Purely curious as to what the current recommendations are.

Thanks a mil

Kaptain K
2003-Aug-10, 09:57 AM
Also what size/power scope would be needed to view mars..... With my current one...barely make out any definition.
1) What is your "current one"? :-?
2) What is your price range? :o

glen chapman
2003-Aug-10, 11:47 AM
Good views of Mars are a mute point. From personal experience, sacrfice size for focal length. I've got an eight inch dob F6 - even stopping down did jack for the view. A friend with a ten inch dob F4.5 did even worse.

Glen

aurorae
2003-Aug-10, 02:52 PM
With my current one...barely make out any definition.

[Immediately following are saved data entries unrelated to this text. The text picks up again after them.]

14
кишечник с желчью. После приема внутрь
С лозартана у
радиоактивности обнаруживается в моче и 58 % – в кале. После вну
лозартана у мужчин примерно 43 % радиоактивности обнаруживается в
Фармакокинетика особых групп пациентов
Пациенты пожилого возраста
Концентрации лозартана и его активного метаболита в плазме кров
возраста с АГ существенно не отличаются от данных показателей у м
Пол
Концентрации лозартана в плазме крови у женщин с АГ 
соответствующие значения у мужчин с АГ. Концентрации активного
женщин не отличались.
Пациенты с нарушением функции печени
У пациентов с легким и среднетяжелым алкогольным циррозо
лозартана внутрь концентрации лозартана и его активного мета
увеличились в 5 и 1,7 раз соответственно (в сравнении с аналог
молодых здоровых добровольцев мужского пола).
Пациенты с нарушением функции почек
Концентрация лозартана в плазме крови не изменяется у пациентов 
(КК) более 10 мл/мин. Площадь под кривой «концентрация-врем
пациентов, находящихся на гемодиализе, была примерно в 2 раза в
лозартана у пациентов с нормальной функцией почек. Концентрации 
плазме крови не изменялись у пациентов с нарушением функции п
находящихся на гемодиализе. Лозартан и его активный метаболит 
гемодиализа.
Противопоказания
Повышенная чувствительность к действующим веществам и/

That sounds like Mars alright. :wink:

Things that will help include longer focal lengths, high quality optics, high quality eyepieces, filters. But these will mostly be subtle. Probably the best thing to do is travel somewhere south where Mars can be viewed when overhead.

mike alexander
2003-Aug-11, 05:30 PM
Things that will help include longer focal lengths, high quality optics, high quality eyepieces, filters. But these will mostly be subtle. Probably the best thing to do is travel somewhere south where Mars can be viewed when overhead

Agreed. Wait as late as you can, when Mars is highest. Seeing is as much a key as scope. I have a trick if the moon is up. Focus on the limb; if you see any rippling in the line of the limb, odds of seeing Mars well are small.

Styro
2003-Aug-13, 02:20 PM
I have been getting good views of Mars in my little 4.5" dobsonian telescope at around 180x. I can clearly see the southern polar region and areas of darkness on the rest of the planet (somewhat similar to the maria on the moon). One difficulty you may be having is that you expect Mars to have as much detail as Jupiter or Saturn. Mars is pretty featureless compared to those two. You can only really expect an orangish blob with some areas of darkness, and a white area at the pole. However, the more you look at it, the more detail you will be able to pick out. It will also help to get a map of Mars and try to identify the area you are looking at.
As for a telescope for astrophotography, I am not as certain since I have never done any astrophotography yet. It is a very pricey hobby if you want good equipment. Most people I know into that have SCTs. You absolutely need to have a very stable mount and one that electronically tracks. For a reasonably priced scope, check out Orion (www.telescope.com). Their largest SCT is the SkyView Pro 127 EQ. For larger SCTs, try Celestron (www.celestron.com) and look for a local dealer. My telescope is an Orion and I have been very pleased with it and have heard very good reviews about the quality of their and Celestron's scopes. If you are more into visual work, however, a reflector is a much more economic choice as you can get twice the telescope for the same price as an SCT (at the expense of size and weight).